Saturday 3 February
Ronak Rabiee, Olof Nilsson, and Tayebeh (Roz) Madadi presented new work in development and this was discussed with the group.
We then looked at some examples of works from across the Kurdish and the Iranian diaspora, as well as looking at a film-makers cooperative and self-organized academy working from Rojave, (Western Kurdistan) in North Eastern Syria. You can see the slides that we used here:
The artists we looked at briefly were. Shirin Neshat, Shirin Aliabadi, Ismail Khayat (1944-2022), Zehra Doğan, Komîna Fîlm a Rojava, and Amir Gholami. This is the Komîna Fîlm a Rojava YouTube channel.
Saturday 24 February
Gunilla Gränsbo, Masoud Yousefi, Aladdin Mofakheri, and Ksenija Gembickaja presented new work in development and this was discussed with the group.
For the next meeting we will also look at the work of some Palestinian artists working in exile, including: Mona Hatoum, Sandi Hillel, Emily Jacir, and Larissa Sansour. Here is a resource that might be of interest also: https://www.palquest.org/en/highlight/10593/palestinian-visual-arts-iv
Saturday 23 March
We discussed the exhibition at Bergsjön Kulturhuset (8 June-25 August 2024) and how we would go about organising this.
Ronak Rabiee presented works by participants in a workshop that she delivered over 4 occasions, working in the forest and at Teckningsmuseet, Laholm.

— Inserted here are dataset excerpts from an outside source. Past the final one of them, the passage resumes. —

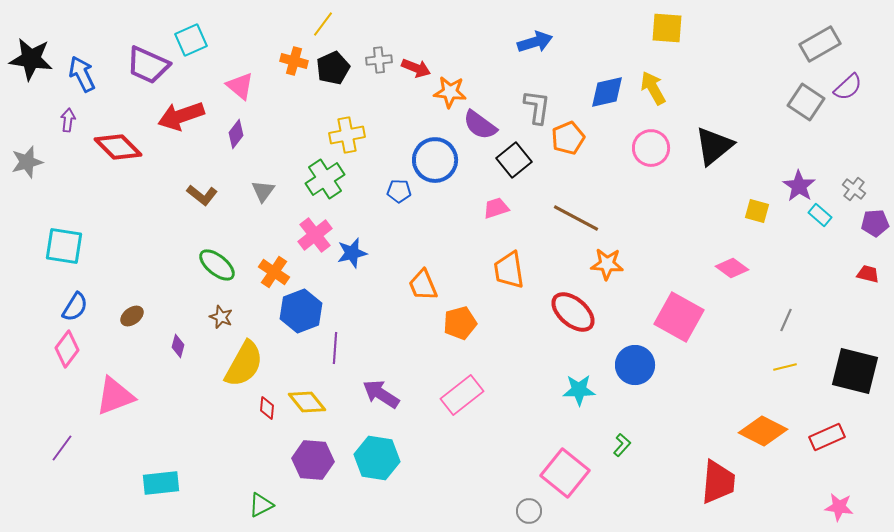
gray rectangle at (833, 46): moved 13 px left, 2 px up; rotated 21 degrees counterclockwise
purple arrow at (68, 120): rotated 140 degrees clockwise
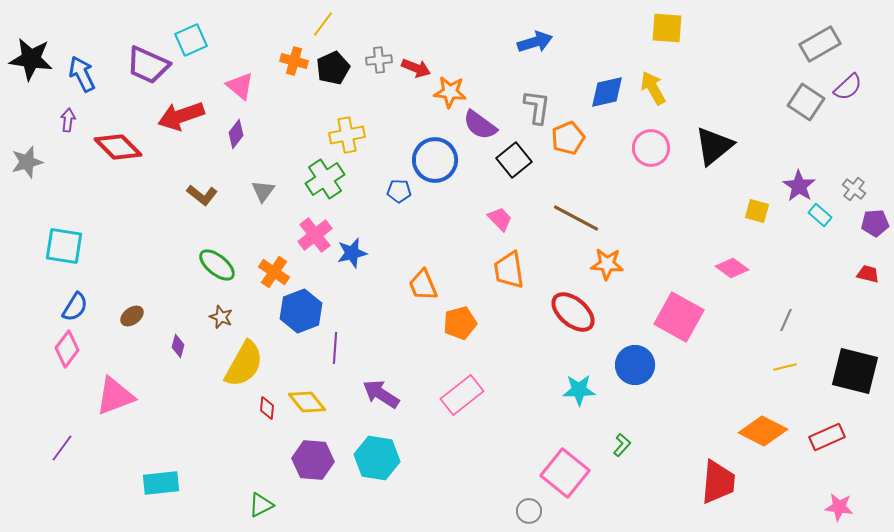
pink trapezoid at (496, 208): moved 4 px right, 11 px down; rotated 64 degrees clockwise
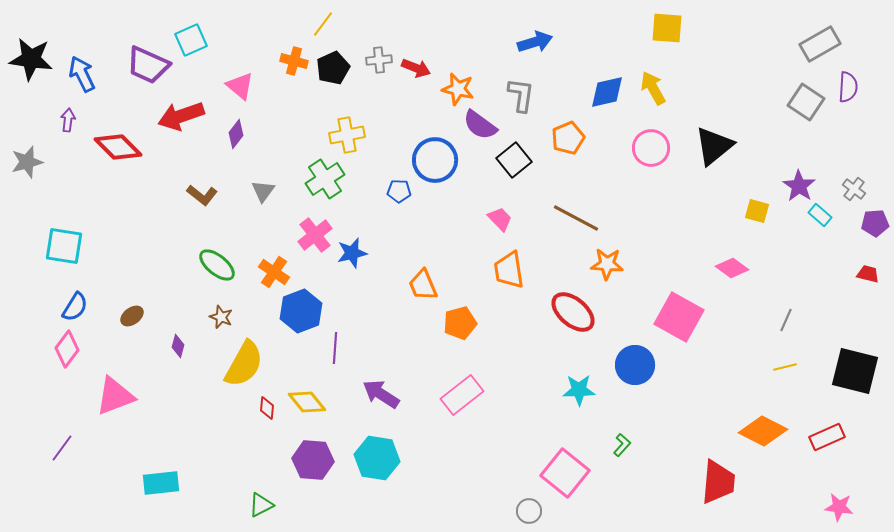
purple semicircle at (848, 87): rotated 44 degrees counterclockwise
orange star at (450, 92): moved 8 px right, 3 px up; rotated 8 degrees clockwise
gray L-shape at (537, 107): moved 16 px left, 12 px up
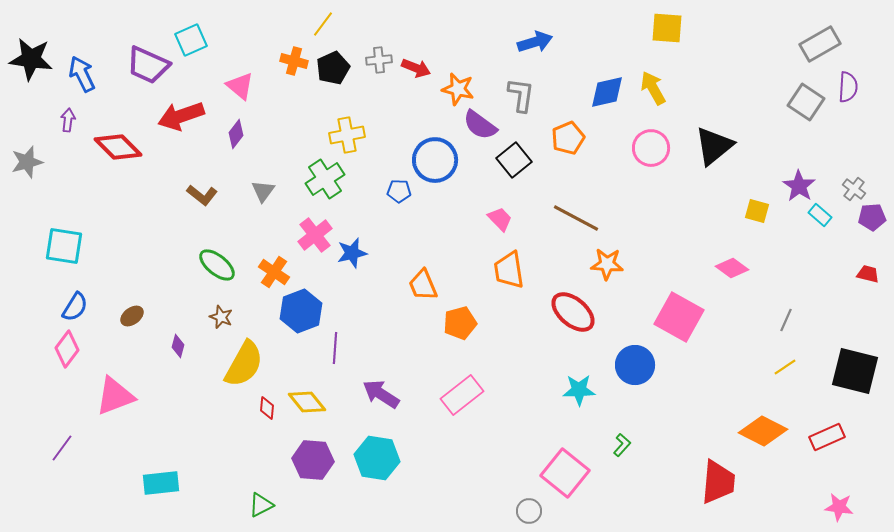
purple pentagon at (875, 223): moved 3 px left, 6 px up
yellow line at (785, 367): rotated 20 degrees counterclockwise
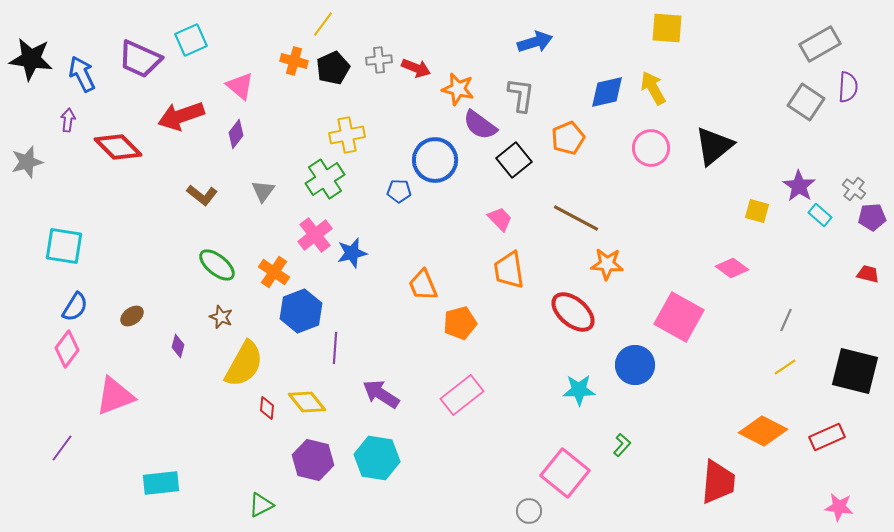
purple trapezoid at (148, 65): moved 8 px left, 6 px up
purple hexagon at (313, 460): rotated 9 degrees clockwise
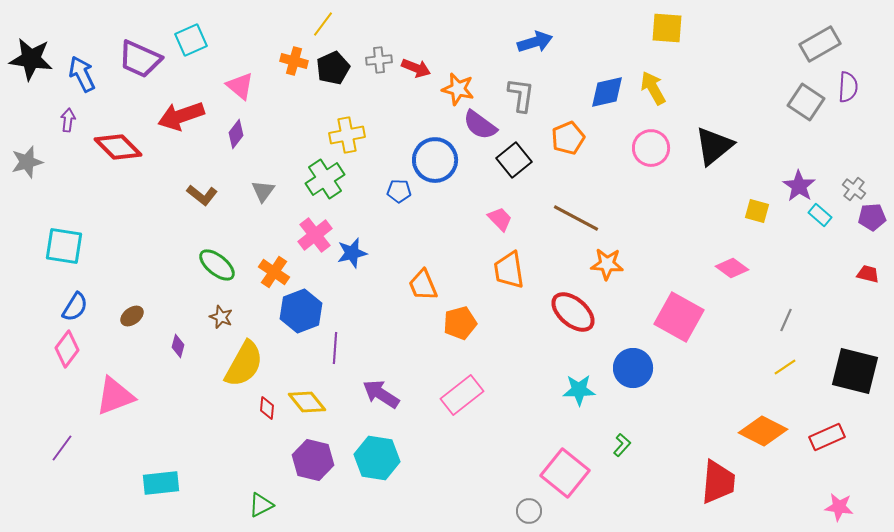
blue circle at (635, 365): moved 2 px left, 3 px down
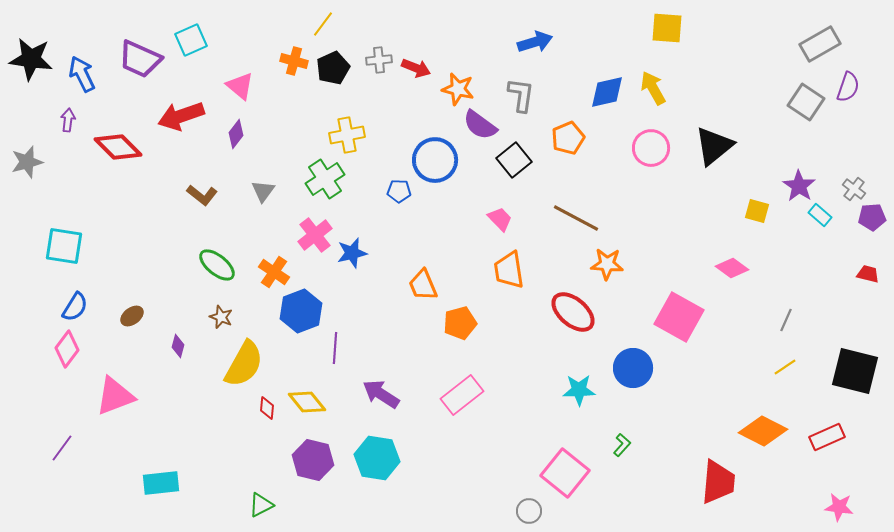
purple semicircle at (848, 87): rotated 16 degrees clockwise
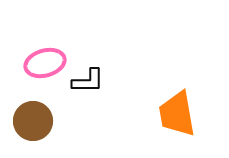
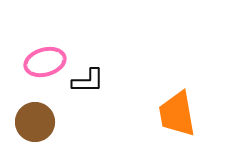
pink ellipse: moved 1 px up
brown circle: moved 2 px right, 1 px down
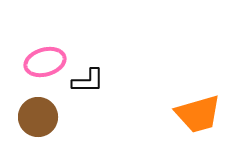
orange trapezoid: moved 21 px right; rotated 96 degrees counterclockwise
brown circle: moved 3 px right, 5 px up
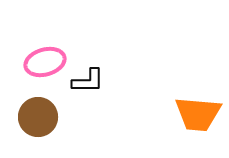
orange trapezoid: rotated 21 degrees clockwise
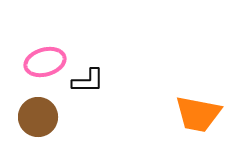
orange trapezoid: rotated 6 degrees clockwise
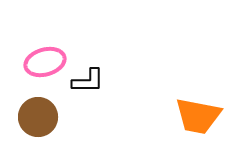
orange trapezoid: moved 2 px down
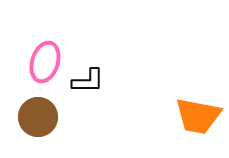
pink ellipse: rotated 57 degrees counterclockwise
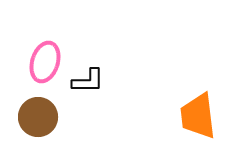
orange trapezoid: rotated 72 degrees clockwise
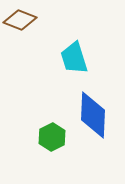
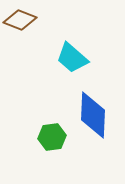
cyan trapezoid: moved 2 px left; rotated 32 degrees counterclockwise
green hexagon: rotated 20 degrees clockwise
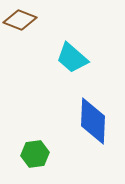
blue diamond: moved 6 px down
green hexagon: moved 17 px left, 17 px down
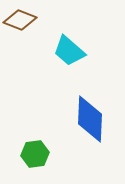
cyan trapezoid: moved 3 px left, 7 px up
blue diamond: moved 3 px left, 2 px up
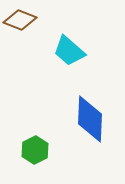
green hexagon: moved 4 px up; rotated 20 degrees counterclockwise
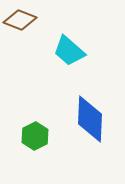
green hexagon: moved 14 px up
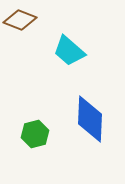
green hexagon: moved 2 px up; rotated 12 degrees clockwise
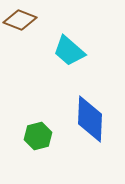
green hexagon: moved 3 px right, 2 px down
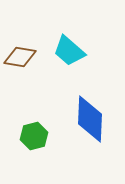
brown diamond: moved 37 px down; rotated 12 degrees counterclockwise
green hexagon: moved 4 px left
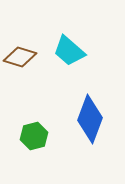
brown diamond: rotated 8 degrees clockwise
blue diamond: rotated 18 degrees clockwise
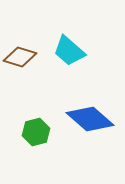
blue diamond: rotated 69 degrees counterclockwise
green hexagon: moved 2 px right, 4 px up
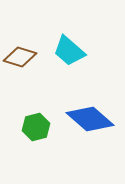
green hexagon: moved 5 px up
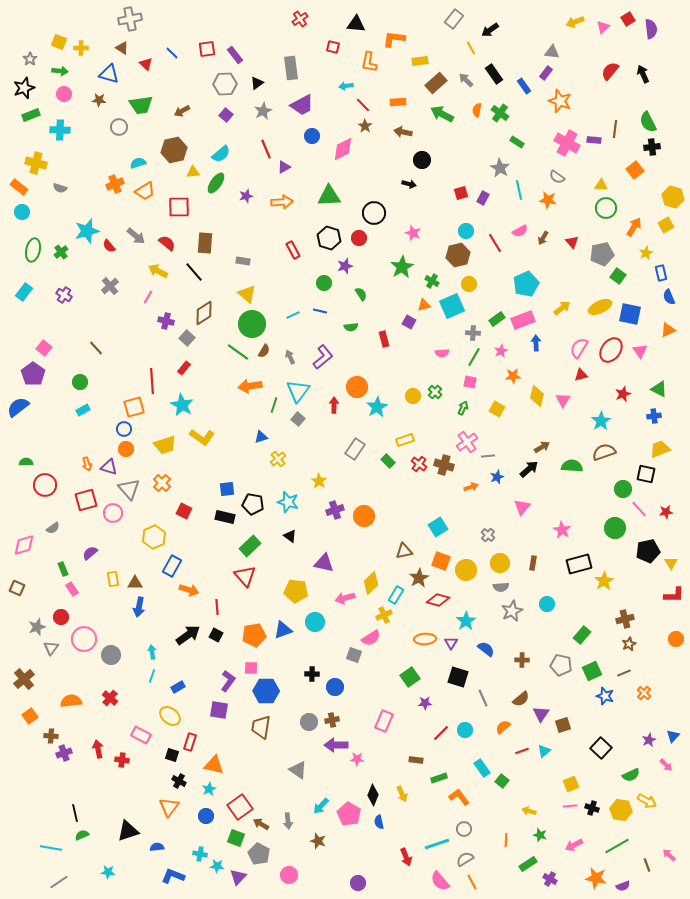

We also looked at the work of four artists from the Palestinian diaspora. Några artister från palestinska och libanesiska diasporor.
Larissa Sansour (2006) Soup Over Bethlehem
Mona Hatoum (1983) So Much I Want to Say
See video work here: https://vimeo.com/262094223 Hatoum grew up in Beirut, born there to Palestinian parents, but became an exile during a visit to London in 1975 when war broke out in Lebanon. She attended art schools in London (Byam Shaw 1975-9 and Slade 1979-81), where she began to make work about her experience of cultural displacement. She has said: ‘my work is about my experience of living in the West as a person from the Third World, about being an outsider, about occupying a marginal position, being excluded, being defined as “Other” or as one of “Them”‘ (quoted in Mona Hatoum, London 1997, p.127). Her early performance works focused with great intensity on her body, which she used as a metaphor for oppression, often separated from the audience by some form of barrier, membrane, cage, cell, wall, hood or veil. (Source TATE: See https://www.tate.org.uk/art/artworks/hatoum-so-much-i-want-to-say-t07536.)
See also the work Measures of Distance (1988) https://www.tate.org.uk/art/artworks/hatoum-measures-of-distance-t07538
Emily Jacir (2005 – ongoing) Material for a film. An installation, of mixed media exhibited at the central Pavilion at the Giardini, 52nd Venice Biennial, 2007, where it won the Golden Lion award. See:
- https://universes.art/en/nafas/articles/2007/emily-jacir/emily-jacir-material-for-a-film/08
- https://electronicintifada.net/content/material-film-retracing-wael-zuaiter-part-1/7054
- https://electronicintifada.net/content/material-film-performance-part-2/7053
Artist’s statement-Emily Jacir: On Monday October 16, 1972, Wael Zuaiter left Janet Venn-Brown’s apartment and headed to his apartment at No. 4 Piazza Annibaliano in Rome. He had been reading A Thousand and One Nights on Janet’s couch searching for references to use in an article he was planning to write that evening. He took two buses to get from Janet’s place to his in northern Rome. Just as he reached the elevator inside the entrance to the building of the apartment block where he lived, Israeli assassins fired 12 bullets into his head and chest with 22 calibre pistols at close range. Wael Zuaiter had become the first victim in Europe of a series of assassinations committed by Israeli agents on Palestinian artists, intellectuals and diplomats that was already underway in the Middle East.
A thirteenth bullet pierced his volume 2 of A Thousand and One Nights and got lodged in its spine. One of Wael’s dreams was to translate A Thousand and One Nights directly from Arabic into Italian. He had been working on this project since his arrival in Italy in 1962. To this day an Italian translation from the Arabic does not exist.
In 1979, Wael Zuaiter’s companion of eight years, Sydney-born artist Janet Venn-Brown published For A Palestinian – A Memorial to Wael Zuaiter. One chapter, titled Material for a Film by Elio Petri and Ugo Pirro, consists of a series of interviews conducted with the people who were part of Wael’s life in Italy, including Janet herself. They were going to make a film, but Elio Petri died shortly afterwards and the film was never made.
I went back to Rome in 2005 to continue collecting material for a film.